Was nach dem leiblichen Tod ist, können wir nur vertrauensvoll in die Hand Gottes legen. Die Frage ist: Was ist hier und heute? Darum ist doch Gott Mensch geworden, um uns in der Gestalt Jesus Christus etwas zu geben für unser Leben hier und jetzt in dieser schönen und schwierigen Welt, die ja auch Gottes eigene Schöpfung ist. 

Das möchte ich noch einmal unterstreichen: Auch hier und jetzt leben wir in Gottes Welt. Wir sind umgeben von der Schöpfung Gottes, ja, wir sind selbst Gottes Geschöpfe.

Jeder Sonnenstrahl, jede Blume, jeder Schluck Wasser, jedes Tier, jedes Kind, jeder Mitmensch – das sind doch alles Gottes Gaben. Aus allem begegnet uns Gott selbst.

Wir gehen allerdings mit vielem in der uns geschenkten Freiheit achtlos und nachlässig und zerstörerisch um. Gerade das macht im biblischen Sinne die Gottesferne hier und jetzt aus: die Missachtung des Schöpfers.
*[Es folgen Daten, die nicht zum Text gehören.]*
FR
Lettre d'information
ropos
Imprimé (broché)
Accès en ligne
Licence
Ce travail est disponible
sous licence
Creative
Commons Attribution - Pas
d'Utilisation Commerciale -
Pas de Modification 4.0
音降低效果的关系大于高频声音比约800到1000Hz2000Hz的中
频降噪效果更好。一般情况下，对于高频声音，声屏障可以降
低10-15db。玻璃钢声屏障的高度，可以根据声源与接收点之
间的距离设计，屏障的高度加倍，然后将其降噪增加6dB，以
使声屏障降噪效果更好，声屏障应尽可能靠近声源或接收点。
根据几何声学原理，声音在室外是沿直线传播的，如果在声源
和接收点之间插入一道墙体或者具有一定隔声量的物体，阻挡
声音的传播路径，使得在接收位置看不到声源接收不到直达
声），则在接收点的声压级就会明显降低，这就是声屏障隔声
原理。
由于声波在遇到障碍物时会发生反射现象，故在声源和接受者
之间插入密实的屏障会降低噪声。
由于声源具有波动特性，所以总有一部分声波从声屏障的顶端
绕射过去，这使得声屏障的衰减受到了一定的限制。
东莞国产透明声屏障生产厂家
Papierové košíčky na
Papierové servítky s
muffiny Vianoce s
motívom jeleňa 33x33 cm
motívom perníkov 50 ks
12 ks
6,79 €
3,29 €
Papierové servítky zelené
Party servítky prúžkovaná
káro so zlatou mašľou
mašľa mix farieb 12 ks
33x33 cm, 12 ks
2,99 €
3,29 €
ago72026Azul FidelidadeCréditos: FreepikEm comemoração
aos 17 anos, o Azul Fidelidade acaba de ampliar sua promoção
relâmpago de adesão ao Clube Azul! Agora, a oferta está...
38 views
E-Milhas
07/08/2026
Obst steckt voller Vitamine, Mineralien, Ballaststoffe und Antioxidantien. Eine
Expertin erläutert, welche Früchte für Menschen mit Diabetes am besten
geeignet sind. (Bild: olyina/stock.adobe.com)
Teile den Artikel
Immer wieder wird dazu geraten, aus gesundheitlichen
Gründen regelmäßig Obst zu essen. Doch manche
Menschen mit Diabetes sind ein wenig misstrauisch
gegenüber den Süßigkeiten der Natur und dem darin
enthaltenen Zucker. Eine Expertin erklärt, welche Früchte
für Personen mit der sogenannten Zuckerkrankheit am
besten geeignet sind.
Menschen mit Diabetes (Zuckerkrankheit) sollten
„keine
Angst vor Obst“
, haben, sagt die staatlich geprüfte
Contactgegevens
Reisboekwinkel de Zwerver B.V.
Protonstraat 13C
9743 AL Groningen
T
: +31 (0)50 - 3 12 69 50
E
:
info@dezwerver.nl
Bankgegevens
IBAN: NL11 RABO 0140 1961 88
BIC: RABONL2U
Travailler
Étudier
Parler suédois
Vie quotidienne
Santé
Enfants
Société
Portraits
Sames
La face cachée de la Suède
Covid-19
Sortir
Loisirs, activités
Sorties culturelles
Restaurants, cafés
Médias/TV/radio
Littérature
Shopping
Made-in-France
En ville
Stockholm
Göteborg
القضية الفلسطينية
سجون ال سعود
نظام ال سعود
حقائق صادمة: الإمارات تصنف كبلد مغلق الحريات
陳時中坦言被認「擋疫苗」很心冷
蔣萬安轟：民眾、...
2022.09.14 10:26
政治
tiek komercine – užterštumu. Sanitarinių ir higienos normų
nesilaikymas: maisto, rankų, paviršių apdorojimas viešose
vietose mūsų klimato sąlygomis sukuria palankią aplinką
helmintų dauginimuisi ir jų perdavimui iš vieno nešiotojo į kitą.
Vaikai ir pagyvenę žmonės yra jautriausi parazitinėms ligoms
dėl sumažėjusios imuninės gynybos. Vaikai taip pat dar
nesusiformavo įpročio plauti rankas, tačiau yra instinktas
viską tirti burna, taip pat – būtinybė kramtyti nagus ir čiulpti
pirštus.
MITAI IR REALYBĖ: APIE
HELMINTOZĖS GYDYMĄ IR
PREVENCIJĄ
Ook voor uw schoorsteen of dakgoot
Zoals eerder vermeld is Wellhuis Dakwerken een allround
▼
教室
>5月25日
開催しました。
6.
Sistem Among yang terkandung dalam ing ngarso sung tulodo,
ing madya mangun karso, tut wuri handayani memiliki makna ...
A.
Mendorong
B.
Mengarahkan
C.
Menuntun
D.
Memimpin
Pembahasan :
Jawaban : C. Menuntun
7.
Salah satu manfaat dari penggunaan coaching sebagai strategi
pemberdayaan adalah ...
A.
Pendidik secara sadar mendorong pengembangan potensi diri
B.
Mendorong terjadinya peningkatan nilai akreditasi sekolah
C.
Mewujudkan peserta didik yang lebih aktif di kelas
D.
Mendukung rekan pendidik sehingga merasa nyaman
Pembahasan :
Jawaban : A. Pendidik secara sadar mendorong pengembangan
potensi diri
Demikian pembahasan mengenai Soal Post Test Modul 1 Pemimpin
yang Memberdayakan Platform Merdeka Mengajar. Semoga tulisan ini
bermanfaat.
Wenn wir mit dieser Schöpfung umgehen, als wäre sie unsere eigene, als könnten wir mit ihr machen, was wir wollen, als könnten wir willkürlich und selbstherrlich über sie verfügen, dann sind wir – theologisch gesprochen – Gott fern, und dann ist unser Leben nicht mehr das Leben, wie es im biblischen Sinne gemeint ist. Denn zum Leben als Qualitätsbegriff gehört die Verantwortung vor dem Schöpfer, gehört der Lobpreis Gottes, gehört der Dank für all die wunderbaren Gaben, die wir zum Leben empfangen haben.

Und wenn wir Gottes Geschöpf, den Menschen, gering achten, wenn wir zulassen, dass Menschen verhungern und verdursten und Menschen wegen ihrer Hauptfarbe, ihrer Sprache und Kultur gefährdet werden, wenn wir unsere Mitmenschen belügen und betrügen, sie ausnutzen und ausbeuten, sie verachten und verletzen, wenn wir unsere Mitmenschen lieblos behandeln, dann sind wir Gott fern, dann ist unser Leben nicht das Leben, wie es gemeint ist. Ein Leben in Lieblosigkeit ist im biblischen Sinne kein Leben.

Sind wir aber überhaupt zu einem Leben in Liebe fähig – und können wir so die Gottesnähe sicherstellen? Die biblischen Texte halten uns von Anfang an den Spiegel vor und machen uns klar: Wir sind von Gott abgefallen, haben uns von ihm entfernt und führen ein Leben, das weitgehend mit Lieblosigkeit durchsetzt ist.

Aber das soll uns nicht zum Verhängnis werden. Wo wir uns, theologisch gesprochen, von Gott entfernt haben, da kommt uns Gott selbst wieder nahe – in Jesus Christus. Er verkörpert die Vergebung und schenkt uns damit das Leben neu. Durch Vergebung macht er uns wieder frei für das Leben, wie es gemeint ist, für das Leben im Sinne dieser Qualität: für das Leben in Dankbarkeit, in Verantwortung und in Liebe.

Diese für uns so wichtige in Jesus Christus verkörperte Vergebung nehmen wir zeichenhaft an im Abendmahl. Wir nehmen Jesus Christus in unser Herz hinein in der Gestalt der Oblate und des Weines und tragen damit dann denjenigen im Herzen, der durch menschliche Lieblosigkeit zu Tode gebracht wurde und ins Leben zurückkehrte, um der Liebe dennoch zum Sieg zu verhelfen.

Wenn wir das Abendmahl eingenommen haben, dürfen wir sagen: Wir waren tot, und nun ist uns das Leben neu geschenkt worden. Jetzt und hier haben wir bereits einen Zipfel des ewigen Lebens zu fassen. Gott sei’s gedankt.